In Part 2, we take a look at how a major online retailer uses interactive content to sell billions of dollars of merchandise every year. But first, let’s take a look at a typical online shopping excursion.
Buyers don’t always know exactly what it is they want. And, even when they do, they’re usually looking for a good deal. That’s why most online shopping trips start at the search bar on Google.
The Buyer’s Online Journey – Shopping For A Printer
Even if you have a favorite brand of printer, you likely have a number of questions you want an answer to before you buy:
– Should I buy a black and white or a color printer?
– How much am I going to have to spend for a decent quality printer?
– How many pages per minute should a good printer produce?

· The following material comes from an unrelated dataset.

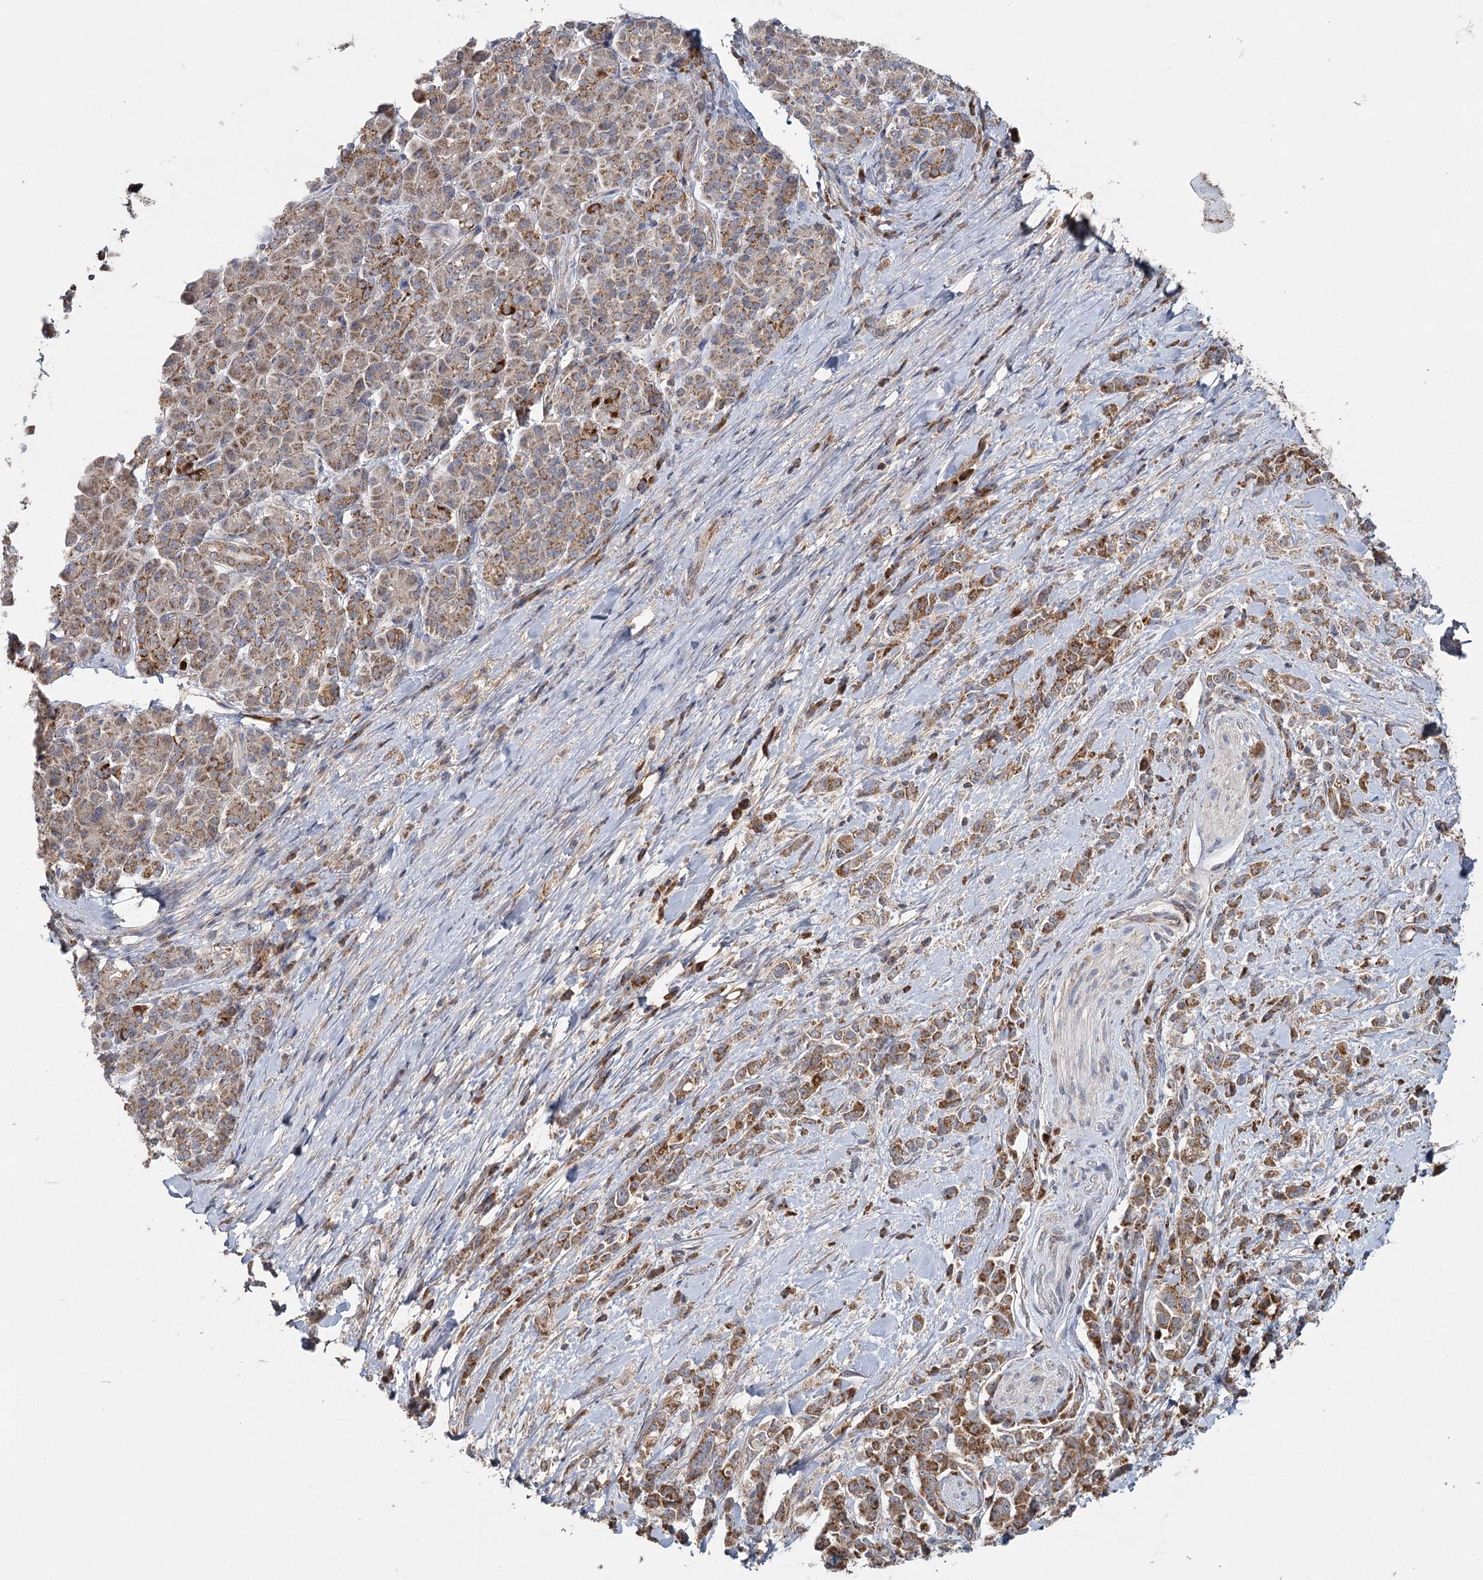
{"staining": {"intensity": "moderate", "quantity": ">75%", "location": "cytoplasmic/membranous"}, "tissue": "pancreatic cancer", "cell_type": "Tumor cells", "image_type": "cancer", "snomed": [{"axis": "morphology", "description": "Normal tissue, NOS"}, {"axis": "morphology", "description": "Adenocarcinoma, NOS"}, {"axis": "topography", "description": "Pancreas"}], "caption": "An immunohistochemistry (IHC) photomicrograph of tumor tissue is shown. Protein staining in brown labels moderate cytoplasmic/membranous positivity in pancreatic cancer (adenocarcinoma) within tumor cells. (IHC, brightfield microscopy, high magnification).", "gene": "MRPL44", "patient": {"sex": "female", "age": 64}}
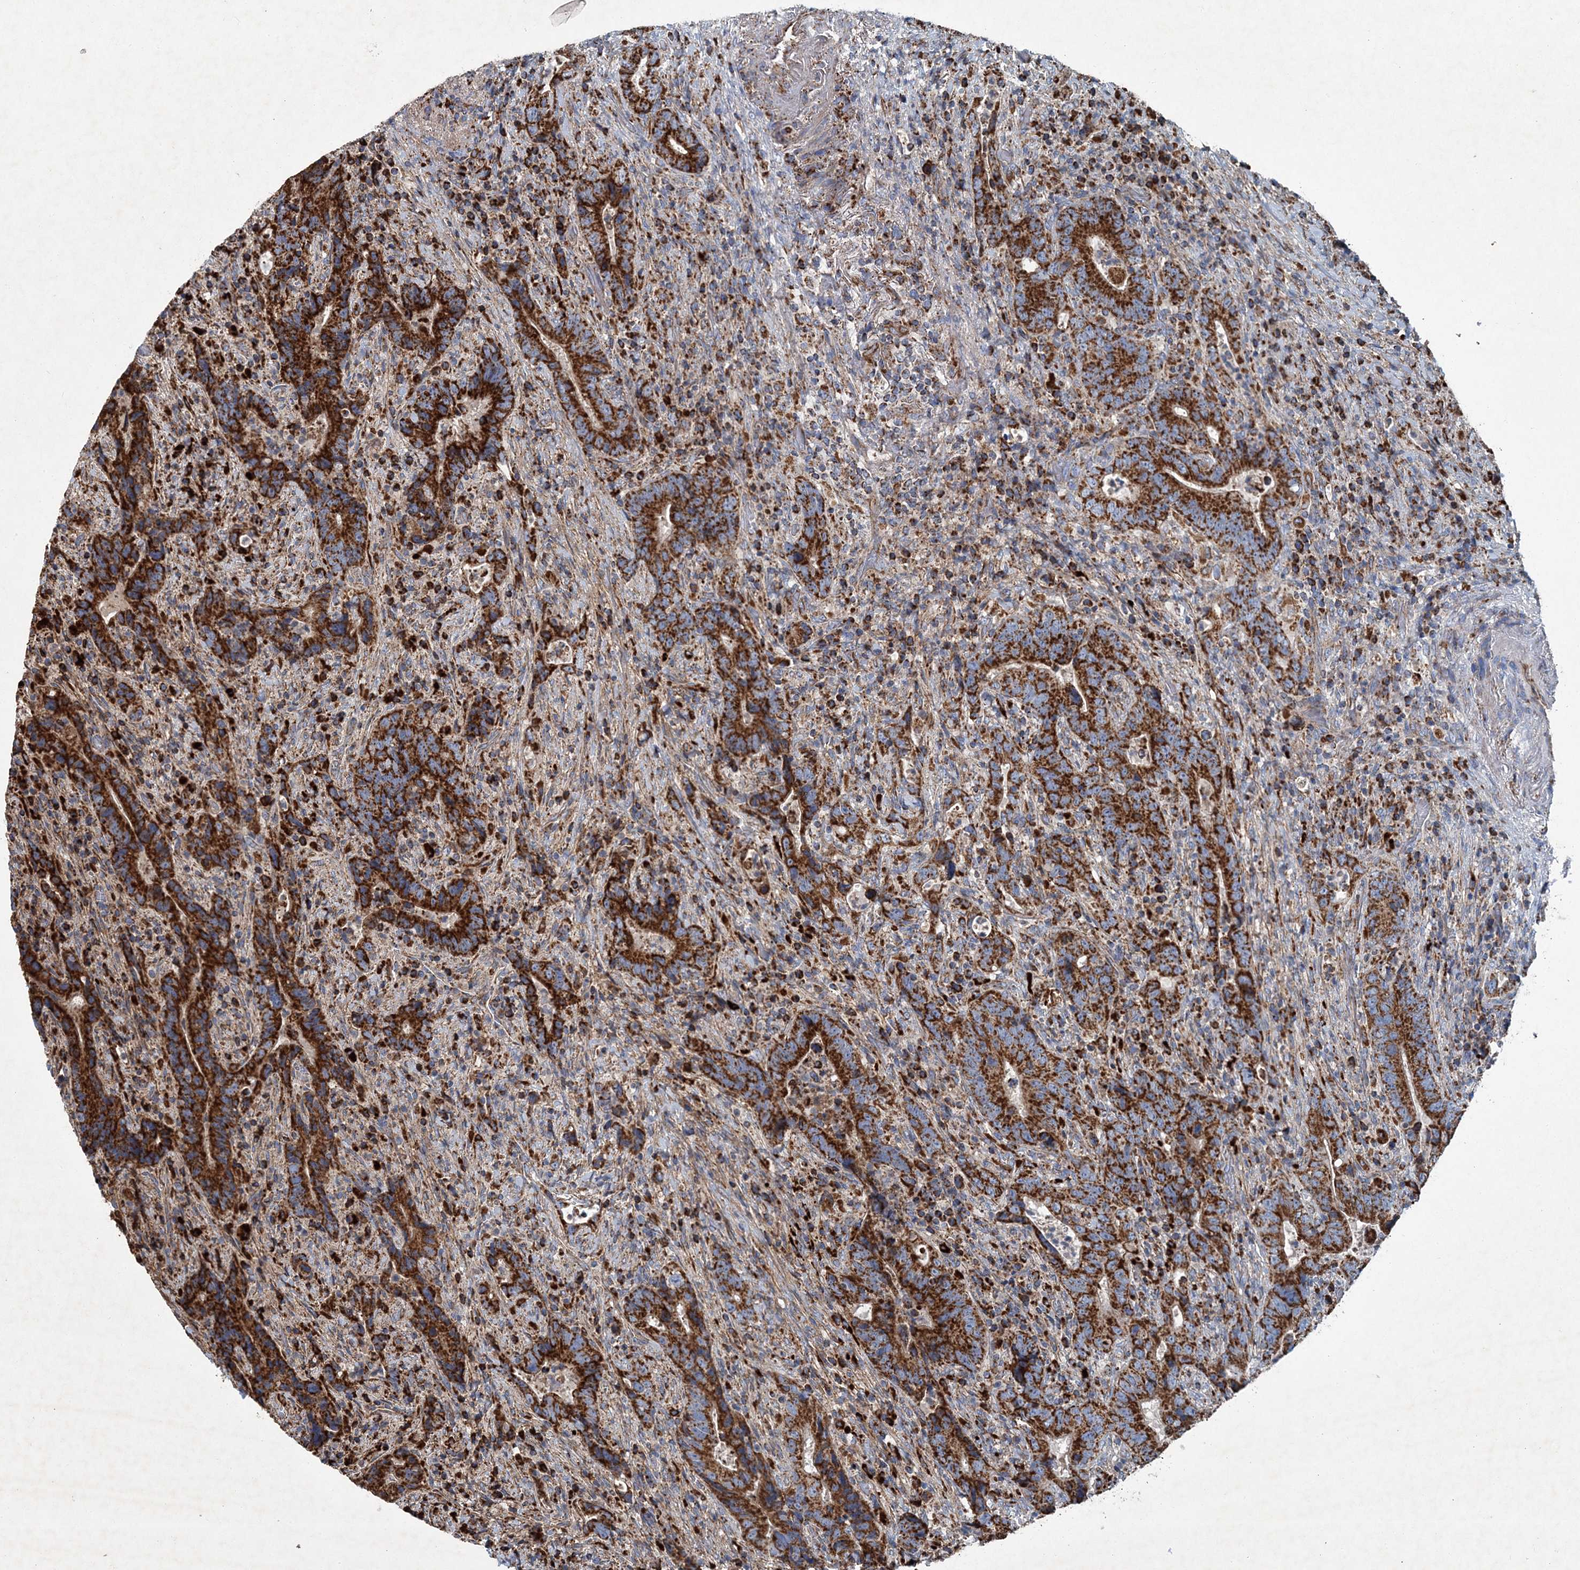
{"staining": {"intensity": "strong", "quantity": ">75%", "location": "cytoplasmic/membranous"}, "tissue": "colorectal cancer", "cell_type": "Tumor cells", "image_type": "cancer", "snomed": [{"axis": "morphology", "description": "Adenocarcinoma, NOS"}, {"axis": "topography", "description": "Colon"}], "caption": "High-power microscopy captured an immunohistochemistry (IHC) histopathology image of adenocarcinoma (colorectal), revealing strong cytoplasmic/membranous expression in about >75% of tumor cells.", "gene": "SPAG16", "patient": {"sex": "female", "age": 75}}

– Which are the best brands? Does HP still make good printers?
– Is noise still an issue? How do they rate a printer’s level of noise?
– Should I buy a wireless model?
These are typical questions the average buyer wants an answer to before they buy a printer. No one likes finding out the hard way they could have made a better purchase. That’s why buyers do product research and why they put a lot of faith in online product reviews before they hit the add to cart button.
How A Major Retailer Uses Interactive Content
Amazon has been around since 1994 and they sell billions of dollars of merchandise every year. So let’s take a look at how they use interactive content.
If you look at any product page on Amazon you will see that at least one-third of the page is filled with customer reviews and questions and answers. Amazon doesn’t create that content – their buyers do. That’s important because people trust it.
How do they do this? They actively solicit reviews from buyers via email after each purchase. Reviews are rejected if Amazon suspects collusion and they have recently sued thousands for posting fake reviews. That’s how important reviews are to their business model. Amazon also solicits answers to questions in the same way.
Steps In Online Shopping
If you’re like me, you read product descriptions and then you scroll down to the comments and review section. I start with the most recent and most critical reviews and then I take a look at three-star (and less) reviews. As I read reviews, I decide whether they appear to be legit or whether they’re posted by uninformed buyers with unrealistic expectations.
Note that Amazon doesn’t suggest that we do this. We do this on our own. We’re curious and engaged and we want to make an intelligent decision. We like that Amazon doesn’t delete bad reviews.
If we find enough reviews that scare us off that product, we look at an alternative product and start the process all over again, until we find a product we’re willing to buy.
Interactive Content – Conclusion
Comments and reviews are first-generation interactive content that has proven to be very effective. They are a natural extension to the online search people do to learn about a product before they buy. Shoppers now trust reviews more than other sources.
The fact that people put a lot of effort into learning about a product before they buy presents a great opportunity for businesses to attract new clients. That’s why it’s a good idea to answer any questions buyers might have about your products in blog posts on your site. Good content will bring a constant flow of traffic.
Each new blog entry creates a new way to be found online through user search. By writing about topics your customers are searching for, you attract new buyers for your products.
What’s your experience? Do you trust product reviews?